魂まで作用する異能は少なく、また目に見えない概念や事象を操る異能もかなり少ない。


小谷周平の異能の解明が出来ていなかったら、解放のワードと体験、そして小谷周平の話のみでは、

ここまで高輪真タカナワシンの異能に対して、考えが及ばなかったであろう。


多くの異能者と関わりのある、みことや工藤所長であってもほとんど出会った事のない異能者である事は間違えなかった。


「お久しぶりですね、霧崎みこと。」

高輪真タカナワシンはみことの姿を見ると、以前にも増して殺意のこもった表情でみこと達に話かけて来た。


「よく此処まで来ましたね。」

「わざわざ、自分の命を捨てる為に。

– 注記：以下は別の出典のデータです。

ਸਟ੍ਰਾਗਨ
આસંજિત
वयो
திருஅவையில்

」

高輪真タカナワシンはみことに対して前回絶対的に優勢な立場であった為前回の撤退がそもそも、許せないのであろう。


本来であれば、既に小谷周平は自らの手中にあり、今実行している計画は別の目的に使われていた事だろう。


それ故に、霧崎みことの存在は高輪真タカナワシンにとっては絶対に抹消したい対象となっていた。


「自分の命を捨てるために来るわけ無いでしょ。」

とみことは語気を強めて高輪真タカナワシンへ返事をする。自分は確実の殺せるとみこと自身より上と言わんばかりのもの言いにかなり頭に来ている様子であった。


「ここへは、あなたを倒し、今起きている事件を解決する為に来たの。」

みことは、改めてここへ来た目的を大声で伝えた。


これは、高輪真タカナワシンへの口上と言うよりは自分に向けた覚悟や気合を入れる為の言葉のようにも感じ取れる。

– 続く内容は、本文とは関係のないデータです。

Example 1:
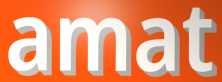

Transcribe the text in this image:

amat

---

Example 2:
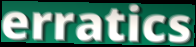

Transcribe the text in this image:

erratics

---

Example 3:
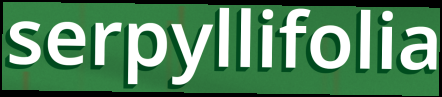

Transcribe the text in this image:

serpyllifolia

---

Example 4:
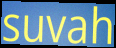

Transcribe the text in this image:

suvah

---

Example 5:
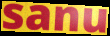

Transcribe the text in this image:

sanuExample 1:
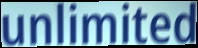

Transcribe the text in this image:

unlimited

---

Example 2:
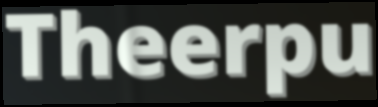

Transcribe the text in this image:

Theerpu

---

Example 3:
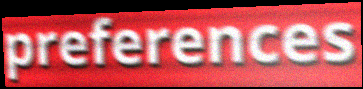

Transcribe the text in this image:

preferences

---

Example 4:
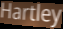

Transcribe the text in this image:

Hartley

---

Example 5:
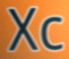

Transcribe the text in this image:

Xc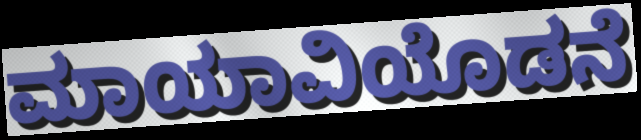
ಮಾಯಾವಿಯೊಡನೆ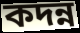
কদন্ন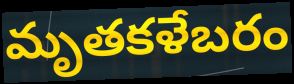
మృతకళేబరం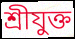
শ্রীযুক্ত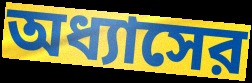
অধ্যাসের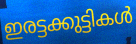
ഇരട്ടക്കുട്ടികൾ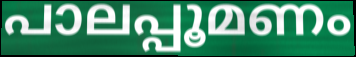
പാലപ്പൂമണം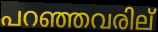
പറഞ്ഞവരില്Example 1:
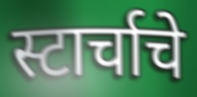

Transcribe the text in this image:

स्टार्चाचे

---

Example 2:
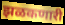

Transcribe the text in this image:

झळकणारी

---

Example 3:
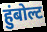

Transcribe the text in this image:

हुंबोल्ट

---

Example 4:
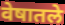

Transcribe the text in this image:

वेषातले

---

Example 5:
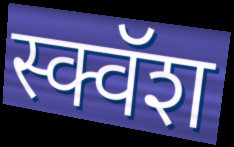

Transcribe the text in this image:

स्क्वॅश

そして、みことは大きく息を吸い込み集中力を高め自身の異能の感覚を研ぎ澄ましていく。


検査の後、小谷周平は異能力の測定は外では出来ないのか?と質問を投げかけて来ていた。


検査は病院の闘技場で行った為、小型のスカウターの様なものがあれば敵の異能も測定出来るのでは無いかと。

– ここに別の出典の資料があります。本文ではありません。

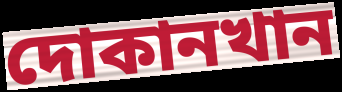
দোকানখান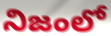
నిజంలో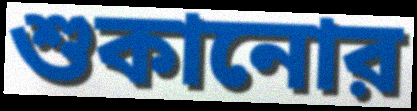
শুকানোর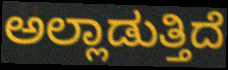
ಅಲ್ಲಾಡುತ್ತಿದೆ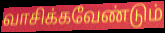
வாசிக்கவேண்டும்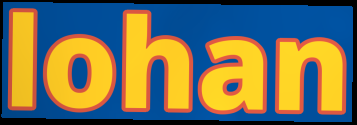
lohan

正直、どこでも出来るのあれば、これほどありがたい事は無いが現状そこまでの、測定装置の小型化は出来ていなかった。


そもそも、測定は複数台の異能量測定器を対象の異能者へ照射する事で求めているので一台では出来ないし、持ち運べる大きさでもない。


ただし、測定が完了している異能者は傍にいる場合は、概算値であれば監視カメラの映像から推定は可能。


そして異能を発動したみことの東京アクアシティの監視カメラ映像による異能推定値はSS900であった。


そこから、傍に写る高輪真タカナワシンの魂強度を推測していく。


結果...


高輪真タカナワシン概算異能値SS2100。」


病院地下の測定チームよりインカムを通してみことへ高輪真タカナワシンの異能値が伝えられる。


ほとんど、異能を使用していない状態でSS2100、これは小谷周平のSS2000を上回る

数値であり、みことの現状の倍以上に開きのある数値である。


異能量が大きければイコール強いと言う訳では無いが、高輪真タカナワシンの異能の特性を考慮するとやはり、かなりの脅威で歩い事に変わりは無かった。


「どうしました、顔が青ざめてますよ」

高輪真タカナワシンは余裕な表情を浮かべながら、霧崎みことへ話かけてくる。


「私の異能を知って、絶望でもしましたか。

 まぁ、無理もない事ですけど。」

高輪真タカナワシンの挑発に対してみことは再度呼吸を整えて大鎌を構える。

「何度も言わせないで、それでも、倒すだけよ。」

みことは目の前の強大な敵に対して、気圧される自分を押し殺して向き合い戦い臨む。


「そう、では今度こそ確実に殺しましょう。」

高輪真タカナワシンみことの殺気と覚悟を感じ取ったのか先までの、軽い態度を改め正面から霧崎みことと相対し打ち滅ぼす気でいるのが見て取れた。


東京の真ん中で、約1300万人の命運を懸けた二人の戦いが今始まったのである。